_What to produce_
Print, exactly and without pictures, the lines from the one where "SE-5124, label: enhancement -> bug" appears down to the end of the entries.

:: Extracted records

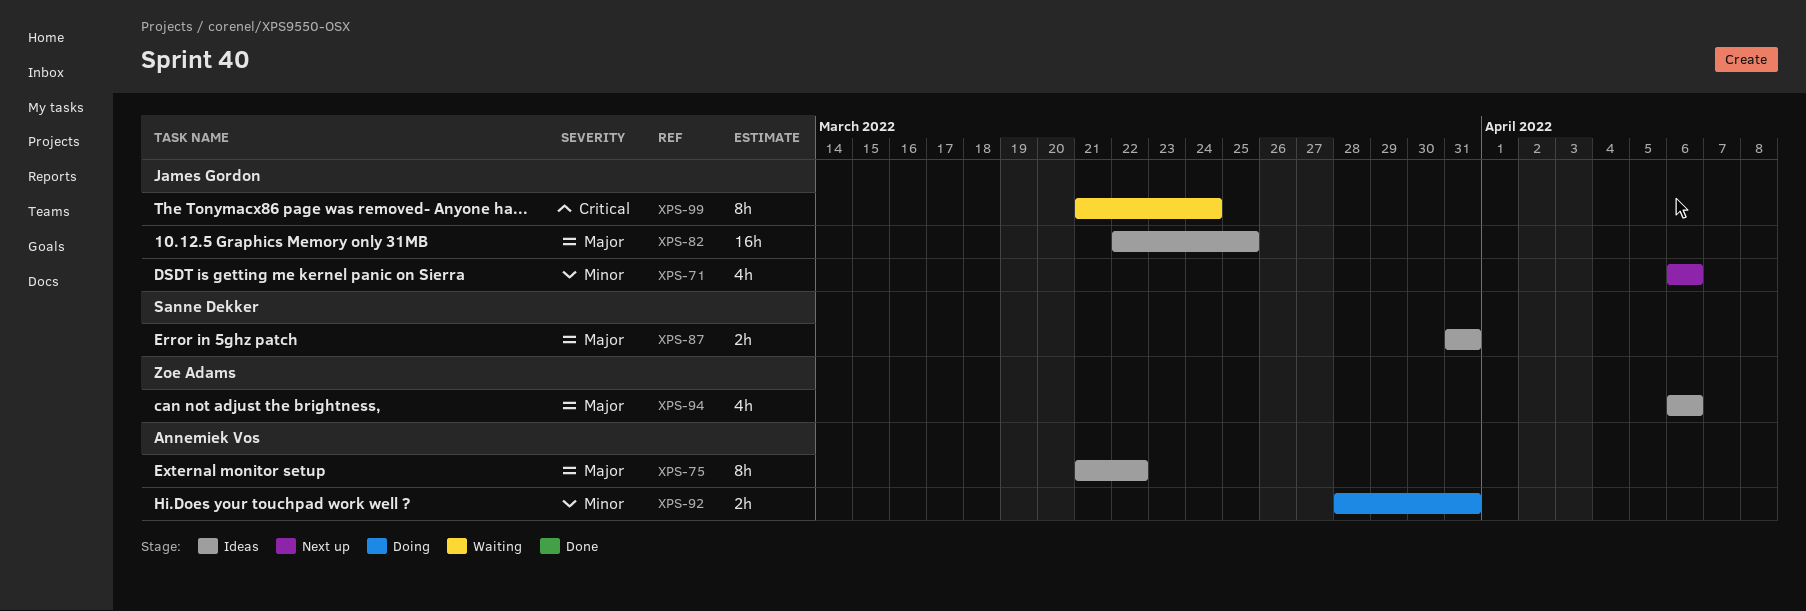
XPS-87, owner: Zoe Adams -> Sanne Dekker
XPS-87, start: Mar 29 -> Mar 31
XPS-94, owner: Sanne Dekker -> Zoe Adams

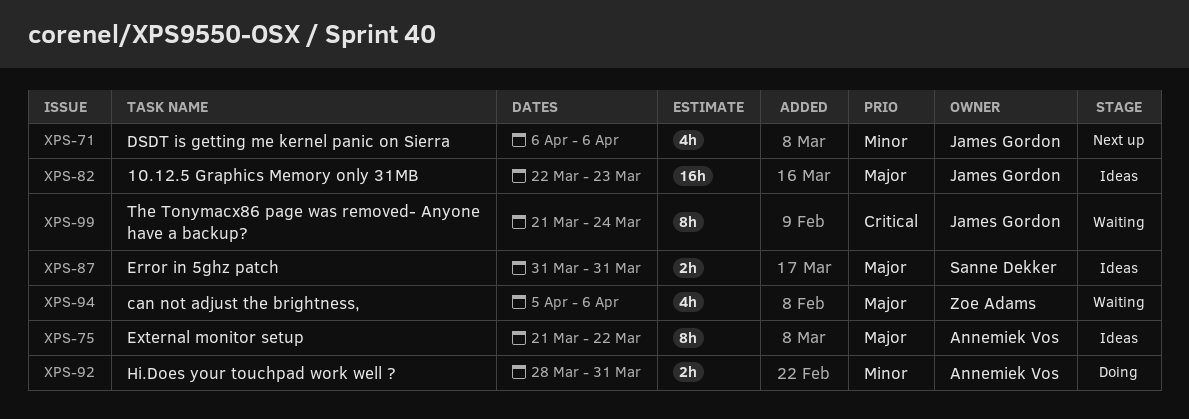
XPS-82, due: Mar 25 -> Mar 23
XPS-94, status: Ideas -> Waiting
XPS-94, start: Apr 6 -> Apr 5

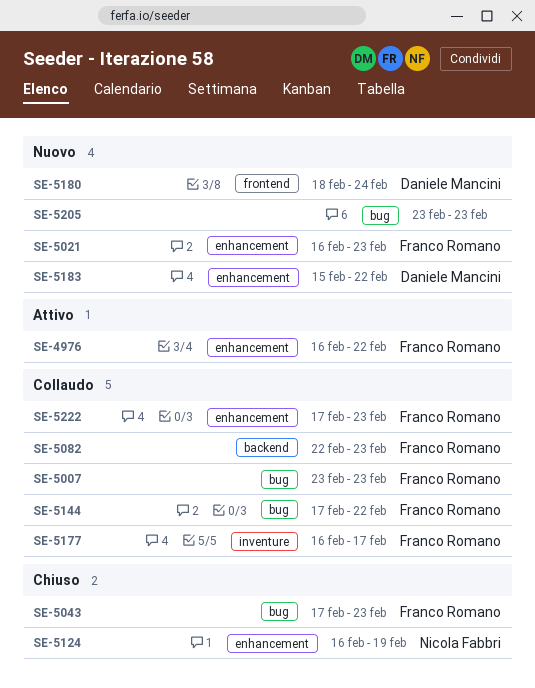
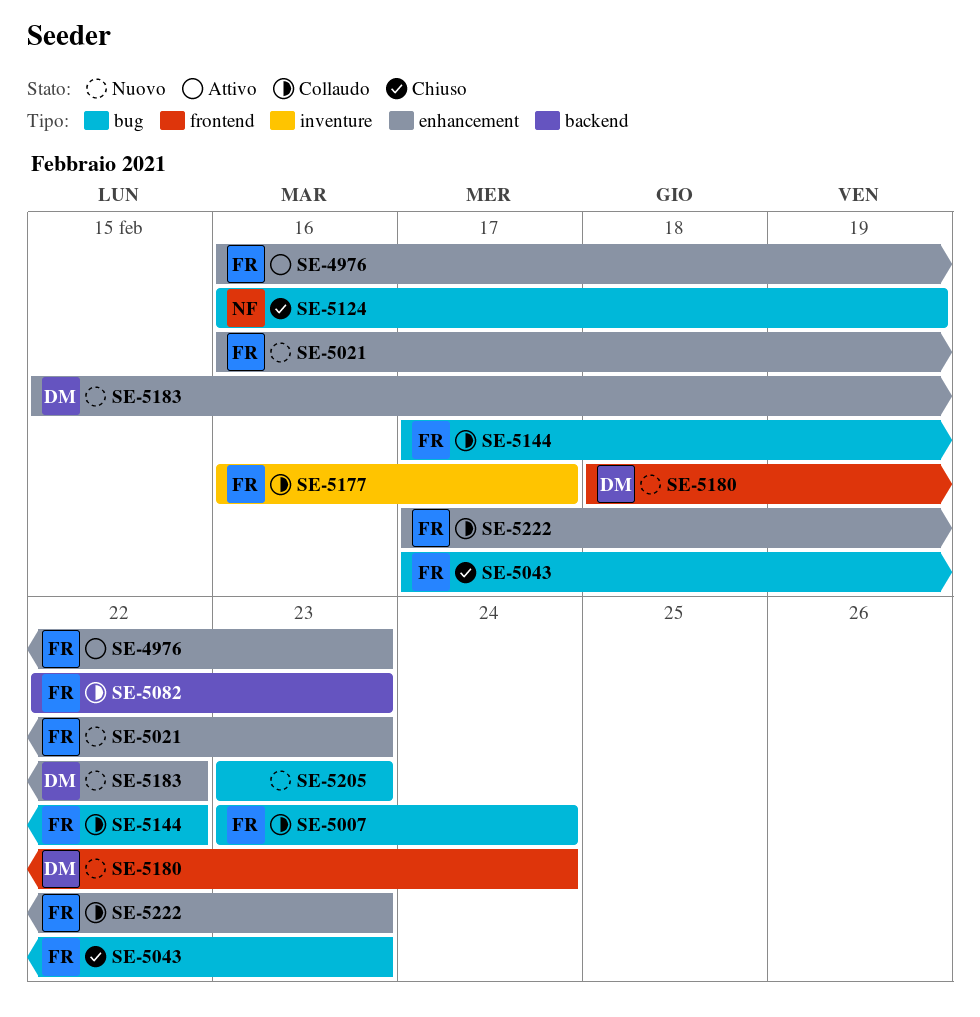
SE-4976, due: Feb 22 -> Feb 23
SE-5007, due: Feb 23 -> Feb 24
SE-5124, label: enhancement -> bug

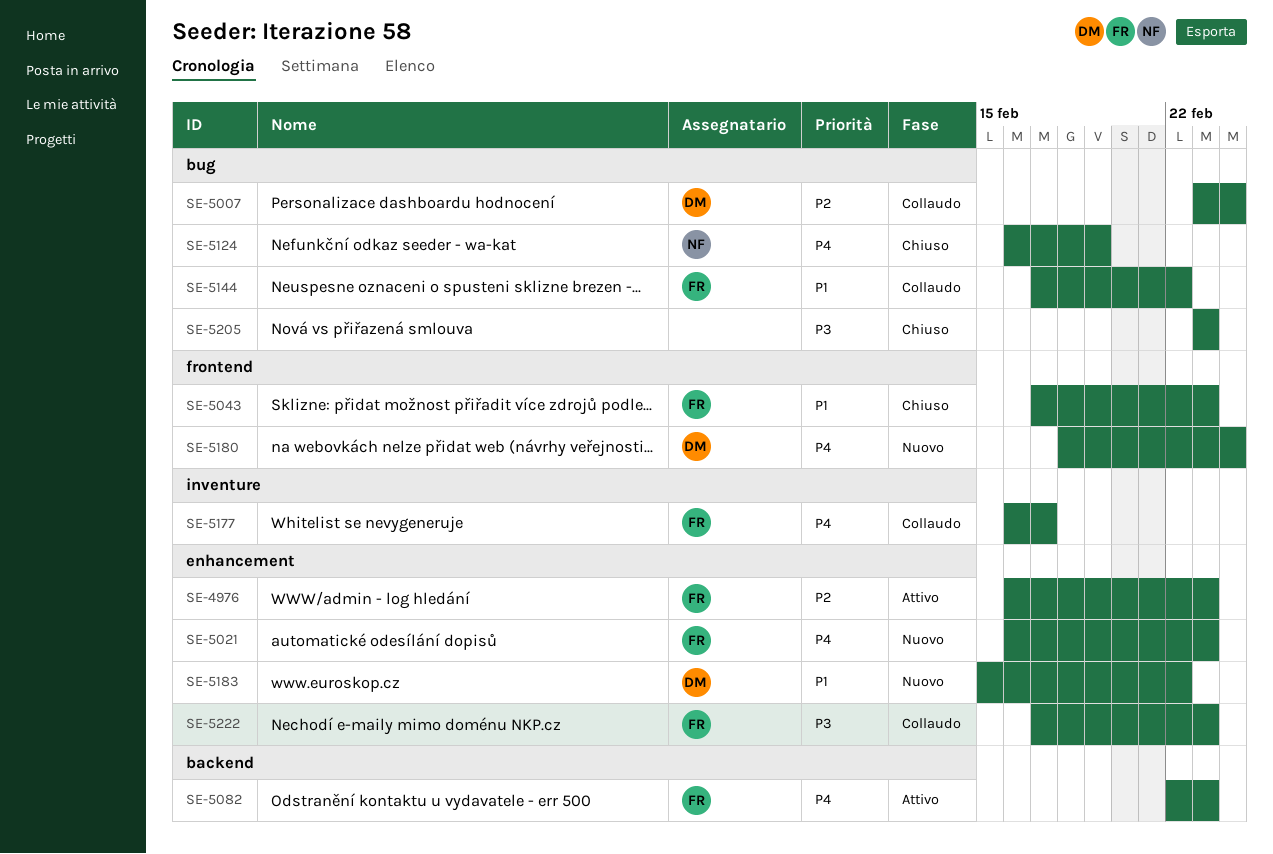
SE-5007, owner: FR -> DM
SE-5043, label: bug -> frontend
SE-5082, status: Collaudo -> Attivo
SE-5205, status: Nuovo -> Chiuso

::::

_Answer box_
SE-5124, label: enhancement -> bug

SE-5007, owner: FR -> DM
SE-5043, label: bug -> frontend
SE-5082, status: Collaudo -> Attivo
SE-5205, status: Nuovo -> Chiuso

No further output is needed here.